## TASK GOAL
Please output each line of text from the material below as a JSON list of strings, one string per line, with blank lines omitted and the pictures left out.

[Saved entries]
Segment Open
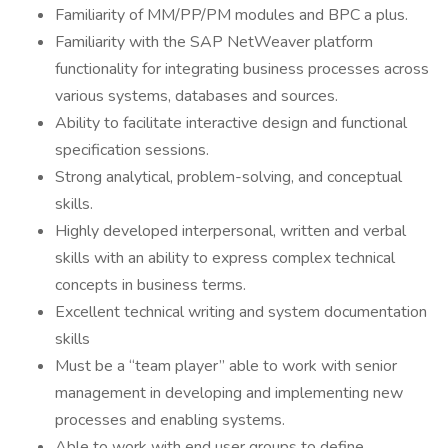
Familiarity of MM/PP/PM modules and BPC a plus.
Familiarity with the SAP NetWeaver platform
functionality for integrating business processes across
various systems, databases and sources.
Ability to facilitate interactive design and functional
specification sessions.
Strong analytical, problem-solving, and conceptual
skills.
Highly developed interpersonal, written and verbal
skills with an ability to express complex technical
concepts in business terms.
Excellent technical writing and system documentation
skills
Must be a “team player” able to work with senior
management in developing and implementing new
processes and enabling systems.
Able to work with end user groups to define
Segment Closed
## THE ANSWER
[
  "Familiarity of MM/PP/PM modules and BPC a plus.",
  "Familiarity with the SAP NetWeaver platform",
  "functionality for integrating business processes across",
  "various systems, databases and sources.",
  "Ability to facilitate interactive design and functional",
  "specification sessions.",
  "Strong analytical, problem-solving, and conceptual",
  "skills.",
  "Highly developed interpersonal, written and verbal",
  "skills with an ability to express complex technical",
  "concepts in business terms.",
  "Excellent technical writing and system documentation",
  "skills",
  "Must be a “team player” able to work with senior",
  "management in developing and implementing new",
  "processes and enabling systems.",
  "Able to work with end user groups to define"
]